Deployment of a Machine Learning model into Localhost

  • In the previous article, we saw what are the different types of AWS Services.
  • Now is the time to deploy a machine learning model into Amazon EC2.
  • However, in order to do so, we will first have to deploy our machine learning model into the localhost.
  • Hence, in this article, we will deploy a trained machine learning model into the local host.
  • Drop the model into a pickle file
  • Creating the web app template
  • Deploy the web app into the localhost

Drop a model into a pickle file:

  • In order to drop a model into a pickle format at first, we will have to make sure that the preprocessing of the model has been done properly.
  • Next, we will have to check how the model is performing on unseen data.
  • After finalizing the best fit we will have to drop the model in a pickle format.
  • In order to learn more, you can refer here.
Image made by carbon

Creating the Web App template:

  • Now after creating the pickle file we will have to make a web application template for the same.
  • This template should be able to take a user input from the end-user, run the model and then display the predicted output.
  • This should be named templates.html and we need to place this HTML file into the templates folder.
  • The following is the UI that you’ll be able to see.

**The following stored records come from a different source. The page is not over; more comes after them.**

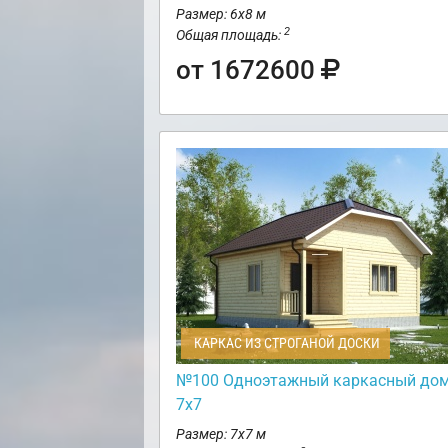
Размер: 6х8 м
2
Общая площадь:
от 1672600
КАРКАС ИЗ СТРОГАНОЙ ДОСКИ
№100 Одноэтажный каркасный до
7х7
Размер: 7х7 м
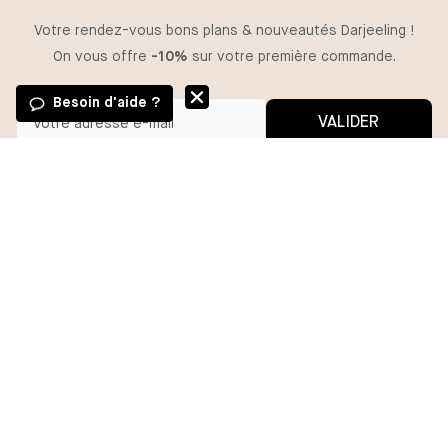
Votre rendez-vous bons plans & nouveautés Darjeeling !
On vous offre
-10%
sur votre première commande.
Besoin d'aide ?
VALIDER
GUIDE DES TAILLES
Vous pouvez vous désinscrire à tout moment.
*En m'inscrivant, j'autorise l'utilisation de pixels et liens de suivi pour
mesurer la délivrabilité et la performance des communications, et
TAILLE
recevoir des contenus personnalisés. Pour plus d'informations,
consultez notre politique de confidentialité.
38
40
42
44
46
48
AJOUTER
BESOIN D'AIDE ?
MA COMMANDE
DARJEELING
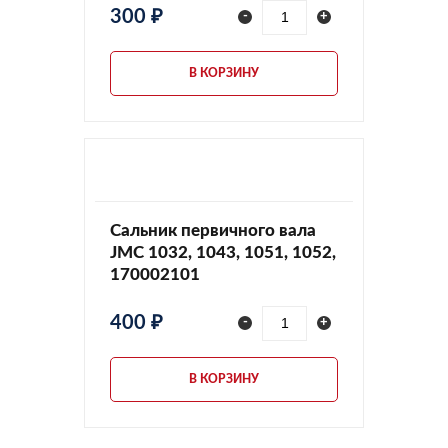
300 ₽
-
+
В КОРЗИНУ
Сальник первичного вала
JMC 1032, 1043, 1051, 1052,
170002101
400 ₽
-
+
В КОРЗИНУ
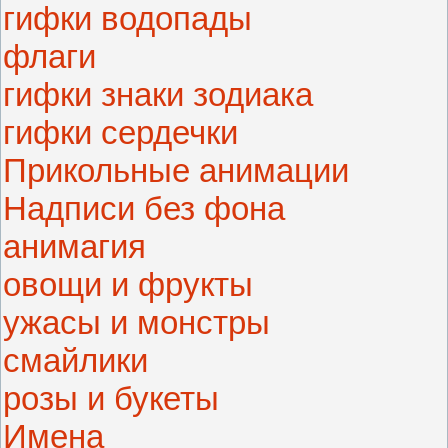
гифки водопады
флаги
гифки знаки зодиака
гифки сердечки
Прикольные анимации
Надписи без фона
анимагия
овощи и фрукты
ужасы и монстры
смайлики
розы и букеты
Имена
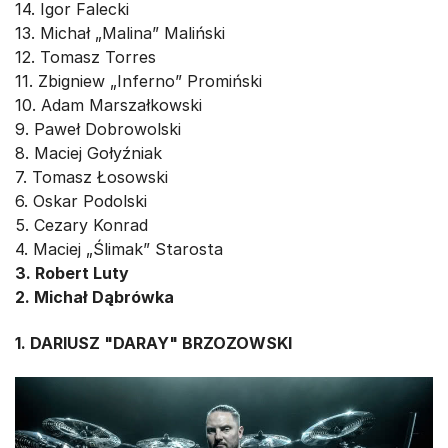
14. Igor Falecki
13. Michał „Malina” Maliński
12. Tomasz Torres
11. Zbigniew „Inferno” Promiński
10. Adam Marszałkowski
9. Paweł Dobrowolski
8. Maciej Gołyźniak
7. Tomasz Łosowski
6. Oskar Podolski
5. Cezary Konrad
4. Maciej „Ślimak” Starosta
3. Robert Luty
2. Michał Dąbrówka
1. DARIUSZ "DARAY" BRZOZOWSKI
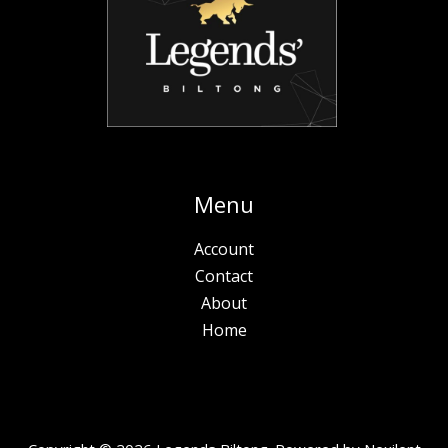
Menu
Account
Contact
About
Home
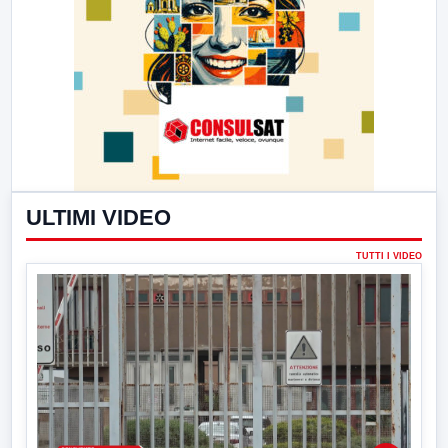
ULTIMI VIDEO
TUTTI I VIDEO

Deploy the model into the localhost:

  • In order to deploy the web application into the local host, we will first have to install a few applications such as pycharm or Spyder as the IDE(Integrated Development Environment) for the project.
  • First, we will have to make an app.py file. Here, we will first have to call the necessary libraries such as Flask, render_template, and request.
  • Followed by this we will have to call other operational libraries such as NumPy and pandas.
  • Then, we will have to create a function that can render the templates.
  • This function will call the templates.html file and then route it with the POST method in the localhost.
  • After routing is done we will have to build the predict function.
  • The objective of making this function is that whenever the end-user clicks on the predict button the form is supposed to shoot the request to the backend.
  • From there as a response, the model is supposed to return the predicted output.
  • After this, we will load the pickle file.
  • We will have to keep a note that the pickle file has all the values of the model’s train and validation data.
  • Hence, at first, we will have to feed the data properly.
  • We will have to make sure that there is no index mismatch and each and every feature should be ordered as per the pickle file.
  • Hence, to avoid this issue it is always advised to have a cross-verification of the code with the notebook file.
  • Likewise one can use data.columns (say the name of the data frame is data) and use that order to drop the pickle and finally feed that list into the columns list.
  • Finally, we will have to make the predictions through the loaded pickle file.
  • If the response is returning 0 then probably there is an error you might want to check otherwise if the exit status is 1, then we will return the rendered template and the call to action will return the model’s prediction through the predict button.
  • Now we would have to run the code from pycharm IDE and we will receive one link in the console which includes the port number.
  • You can refer to the below image and once you click on that link you can see that the model is running on your localhost.

Conclusion:

  • So far in this article, we covered a high-level overview of how to deploy a machine learning model into the local host.